A Guide for Faculty & Staff
Adapted with permission from George Washington University Counseling Center
Many students experience stress or personal difficulties during their academic careers which may include issues such as adjusting to college life, meeting academic requirements, family pressures, anxiety, substance abuse, eating disorders, or more serious mental health issues. While most students are able to cope with these challenges, some may feel overwhelmed to the extent that it impedes their academic or personal growth.
Faculty and staff are in a unique position to recognize students who may be in distress. You are on the front lines, witnessing the early signs of distress as they are played out on campus and in the classrooms. Students are also likely to initially seek assistance from faculty and staff members, particularly when they see you as available and willing to listen. Your support and guidance may be critical in saving their academic careers or in some cases their lives.
This information is provided to help you recognize some of the symptoms of a distressed student and provide you with some tips on how you can help. Further, the BSU Counseling Center is available to assist you with problem situations and to consult on how to intervene with a particular student.
Signs a Student May Be in Distress
At one time or another, everyone feels depressed or upset. The following list identifies symptoms which if repeated or severe may suggest that the student is becoming distressed and would benefit from assistance.
Change in Academic Performance or Behavior
- Abrupt decline in quality of work or class preparation
- Poor attendance
- Repeated requests for assignment extensions
- Change in level of class participation
- Excessively anxious when called upon
- Disruptive behavior
- Change in level of concentration or motivation
- Difficulty with attention or memory
- Disjointed thoughts, impaired speech
Unusual Behavior or Appearance
- Depressed or lethargic mood
- Hyperactivity or very rapid speech
- Swollen or red eyes
- Change in personal hygiene or dress
- Dramatic weight loss or gain
- Strange or bizarre behavior indicating loss of contact with reality
- Extreme fatigue or difficulty staying awake in class
- Exaggerated emotional response such as unwarranted anger or hostility
- Evidence of alcohol or other drug dependence or abuse
References to Suicide, Homicide or Death
- Feelings of helplessness or hopelessness
- Overt references to suicide
- Isolation from friends or family
- Homicidal threats
Any of these may occur in students’ verbal or written statements.
What Can You Do?
If you choose to approach a student you are concerned about or if a student reaches out to you for help with personal problems, here are some suggestions which might make the opportunity more comfortable for you and more helpful for the student.
Talk to the student in private when both of you have the time and are not rushed or preoccupied.
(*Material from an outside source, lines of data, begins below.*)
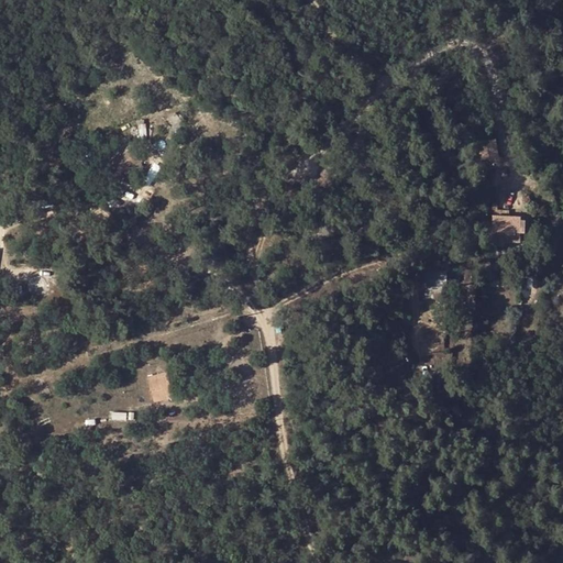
[(484,140),(487,159),(500,157),(497,138),(484,140)]
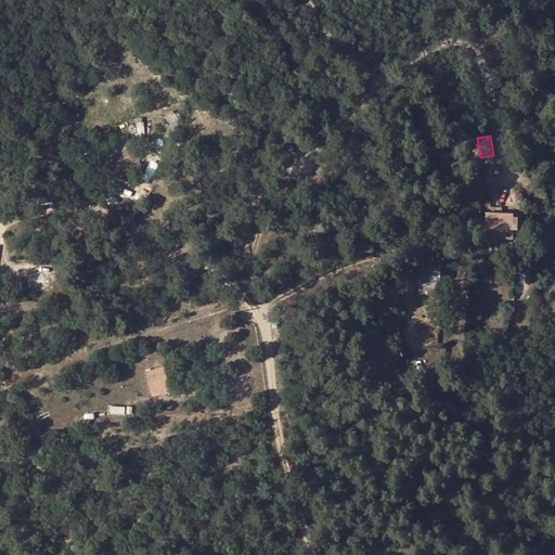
[(121,169),(139,158),(130,144),(113,155),(121,169)]
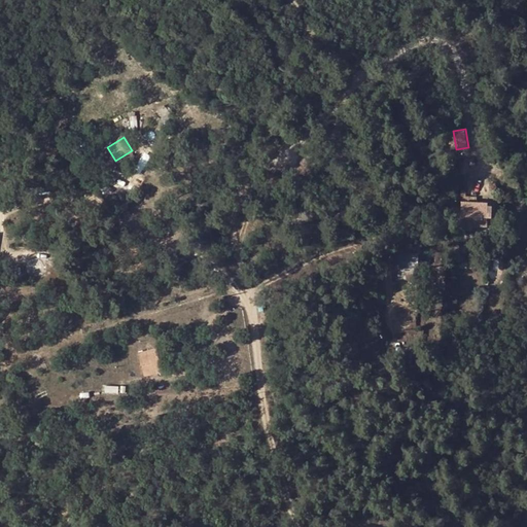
[(491,229),(491,202),(462,202),(463,229),(491,229)]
Give the student your undivided attention. It is possible that just a few minutes of effective listening on your part may be enough to help the student feel cared about as an individual and more confident about what to do.
If you have initiated the contact, express your concern in behavioral, non-judgmental terms. For example, “I’ve noticed you’ve been absent from class lately and I’m concerned,” rather than “Where have you been lately? You should be more concerned about your grades.”
Listen to thoughts and feelings in a sensitive, non-threatening way. Communicate understanding by repeating back the essence of what the student has told you. Try to include both content and feelings (“It sounds like you’re not accustomed to such a big campus and you’re feeling left out of things.”) Let the student talk.
Give hope. Assure the student that things can get better. It is important to help them realize there are options, and that things will not always seem this hopeless. Suggest resources: friends, family, clergy, or professionals on campus. Recognize, however, that your purpose should be to provide enough hope to enable the student to consult a professional or other appropriate person and not to solve the student’s problems.
Avoid judging, evaluating, and criticizing even if the student asks your opinion. Such behavior is apt to push the student away from you and from the help he or she needs. It is important to respect the student’s value system, even if you don’t agree with it.
Maintain clear and consistent boundaries and expectations. It is important to maintain the professional nature of the faculty/student or staff/student relationship and the consistency of academic expectations, exam schedules, etc. If necessary, personal assistance can be arranged for clients through the Counseling Center.
Refer. Give the student a Counseling Center brochure. Let them know that services are confidential. In making a referral, it is important to point out that: 1) help is available, and 2) seeking such help is a sign of strength and courage rather than a sign of weakness or failure. It may be helpful to point out that seeking professional help for other problems (medical, legal, car problems, etc.) is considered good judgment and an appropriate use of resources. For example, “If you had a broken arm, you would go to a doctor rather than try to set it yourself.” If you can, prepare the student for what they might expect (link to what to expect page) if they follow your suggestion. Tell them what you know about the referral person or service.
Follow-up. Arrange a follow-up meeting with the student to solidify their resolve to obtain appropriate help and to demonstrate your commitment to assist them in this process. Check later to see that the referral appointment was kept and to hear how it went. Provide support while the student takes further appropriate action or pursues another referral if needed.
Consult when in doubt about the appropriateness of an intervention, call the Counseling Center. A student whose behavior has become threatening, violent, or significantly disruptive may need a different kind of approach.